ADDITIONAL INFORMATION AND WHERE TO FIND IT
This communication is being made in respect of a proposed business combination involving Olympic Steel and Ryerson. In connection with the proposed transaction, Ryerson will file with the SEC a Registration Statement on Form S-4 that includes a preliminary proxy statement of Olympic Steel and that will also constitute a prospectus of Ryerson. The information in the preliminary proxy statement/prospectus is not complete and may be changed. Ryerson may not sell the common stock referenced in the preliminary proxy statement/prospectus until the Registration Statement on Form S-4 filed with the SEC becomes effective. The preliminary proxy statement/prospectus and this communication are not offers to sell Ryerson securities, are not soliciting an offer to buy Ryerson securities in any state where the offer and sale is not permitted and are not a solicitation of any vote or approval. The definitive proxy statement/prospectus will be mailed to shareholders of Olympic Steel.
RYERSON AND OLYMPIC STEEL URGE INVESTORS AND SECURITY HOLDERS TO READ THE DEFINITIVE PROXY STATEMENT/PROSPECTUS AND OTHER DOCUMENTS FILED WITH THE SEC CAREFULLY AND IN THEIR ENTIRETY WHEN THEY BECOME AVAILABLE BECAUSE THEY WILL CONTAIN IMPORTANT INFORMATION ABOUT THE PROPOSED TRANSACTION.

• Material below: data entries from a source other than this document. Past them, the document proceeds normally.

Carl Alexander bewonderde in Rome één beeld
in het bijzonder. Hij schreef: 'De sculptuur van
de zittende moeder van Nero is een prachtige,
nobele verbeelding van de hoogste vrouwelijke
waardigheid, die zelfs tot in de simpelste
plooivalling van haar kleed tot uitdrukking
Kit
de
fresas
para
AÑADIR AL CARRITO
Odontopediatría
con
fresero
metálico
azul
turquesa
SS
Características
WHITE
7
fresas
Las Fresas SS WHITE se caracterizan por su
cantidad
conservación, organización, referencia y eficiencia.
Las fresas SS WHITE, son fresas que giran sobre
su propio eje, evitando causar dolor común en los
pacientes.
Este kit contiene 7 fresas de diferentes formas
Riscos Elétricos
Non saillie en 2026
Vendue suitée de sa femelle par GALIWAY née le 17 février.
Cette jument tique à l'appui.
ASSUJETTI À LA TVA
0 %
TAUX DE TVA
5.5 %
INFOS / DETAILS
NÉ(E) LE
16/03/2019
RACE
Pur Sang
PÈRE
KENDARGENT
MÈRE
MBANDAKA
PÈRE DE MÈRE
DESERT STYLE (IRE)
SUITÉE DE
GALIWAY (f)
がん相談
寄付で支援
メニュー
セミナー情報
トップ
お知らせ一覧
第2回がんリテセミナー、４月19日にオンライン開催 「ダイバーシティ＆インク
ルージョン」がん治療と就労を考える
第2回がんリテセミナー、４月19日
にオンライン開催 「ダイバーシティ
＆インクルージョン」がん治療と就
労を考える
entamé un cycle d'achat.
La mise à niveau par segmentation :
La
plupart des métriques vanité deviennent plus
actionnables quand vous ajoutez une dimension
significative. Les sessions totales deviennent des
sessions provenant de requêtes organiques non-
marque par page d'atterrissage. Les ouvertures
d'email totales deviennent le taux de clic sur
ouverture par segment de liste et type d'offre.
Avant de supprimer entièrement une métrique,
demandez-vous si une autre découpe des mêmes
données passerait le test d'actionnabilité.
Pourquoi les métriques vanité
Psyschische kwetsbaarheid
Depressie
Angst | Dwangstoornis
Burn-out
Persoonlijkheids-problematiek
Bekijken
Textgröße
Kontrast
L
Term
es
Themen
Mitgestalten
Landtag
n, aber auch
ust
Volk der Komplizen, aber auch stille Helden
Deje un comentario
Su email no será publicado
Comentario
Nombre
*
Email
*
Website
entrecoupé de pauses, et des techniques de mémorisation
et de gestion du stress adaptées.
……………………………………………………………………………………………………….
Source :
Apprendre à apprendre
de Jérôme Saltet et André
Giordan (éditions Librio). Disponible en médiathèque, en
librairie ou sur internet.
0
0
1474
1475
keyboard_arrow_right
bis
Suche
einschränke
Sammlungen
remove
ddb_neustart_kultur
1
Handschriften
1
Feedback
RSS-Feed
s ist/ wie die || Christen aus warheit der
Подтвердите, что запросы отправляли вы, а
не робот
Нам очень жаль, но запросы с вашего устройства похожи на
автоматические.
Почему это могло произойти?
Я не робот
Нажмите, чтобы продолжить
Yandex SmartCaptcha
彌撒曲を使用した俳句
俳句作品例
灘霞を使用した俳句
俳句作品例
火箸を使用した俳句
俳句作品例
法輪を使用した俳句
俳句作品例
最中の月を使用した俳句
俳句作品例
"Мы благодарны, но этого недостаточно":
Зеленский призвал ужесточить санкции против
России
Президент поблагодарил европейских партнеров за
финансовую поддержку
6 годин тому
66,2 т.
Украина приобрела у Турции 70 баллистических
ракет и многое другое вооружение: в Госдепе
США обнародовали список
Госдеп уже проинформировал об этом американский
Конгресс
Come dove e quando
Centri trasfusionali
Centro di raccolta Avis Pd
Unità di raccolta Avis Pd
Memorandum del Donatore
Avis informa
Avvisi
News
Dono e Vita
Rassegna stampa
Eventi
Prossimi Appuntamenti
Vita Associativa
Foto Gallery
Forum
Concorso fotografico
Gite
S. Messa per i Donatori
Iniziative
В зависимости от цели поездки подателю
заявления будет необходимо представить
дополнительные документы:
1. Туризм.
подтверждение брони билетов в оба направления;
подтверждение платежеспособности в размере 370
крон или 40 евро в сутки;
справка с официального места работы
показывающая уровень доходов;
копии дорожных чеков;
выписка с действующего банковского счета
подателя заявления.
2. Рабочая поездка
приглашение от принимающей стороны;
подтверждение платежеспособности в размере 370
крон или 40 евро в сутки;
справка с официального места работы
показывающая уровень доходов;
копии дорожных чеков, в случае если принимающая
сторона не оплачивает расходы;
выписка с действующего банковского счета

Investors and security holders will be able to obtain these materials (when they are available) and other documents filed with the SEC free of charge at the SEC’s website, www.sec.gov. Copies of documents filed with the SEC by Ryerson (when they become available) may be obtained free of charge on Ryerson’s website at www.ryerson.com or by directing a written request to Investor Relations, Ryerson Holding Corporation, 227 W. Monroe St., 27th Floor, Chicago, Illinois 60606. Copies of documents filed with the SEC by Olympic Steel (when they become available) may be obtained free of charge on Olympic Steel’s website at www.olysteel.com or by directing a written request to Olympic Steel, Inc., 22901 Millcreek Blvd., Suite 650, Highland Hills, Ohio 44122.
PARTICIPANTS IN SOLICITATION
Each of Olympic Steel, Ryerson and their respective directors, executive officers and certain other members of management and employees may be deemed to be participants in the solicitation of proxies in respect of the proposed transaction. Information regarding these persons who may, under the rules of the SEC, be considered participants in the solicitation of Olympic Steel’s shareholders in connection with the proposed transaction is set forth in the proxy statement/prospectus described above filed with the SEC. Additional information regarding Olympic Steel’s executive officers and directors is included in Olympic Steel’s definitive proxy statement, which was filed with the SEC on March 28, 2025. Additional information regarding Ryerson’s executive officers and directors is included in Ryerson’s definitive proxy statement, which was filed with the SEC on March 5, 2025. You can obtain free copies of these documents using the information in the paragraph immediately above.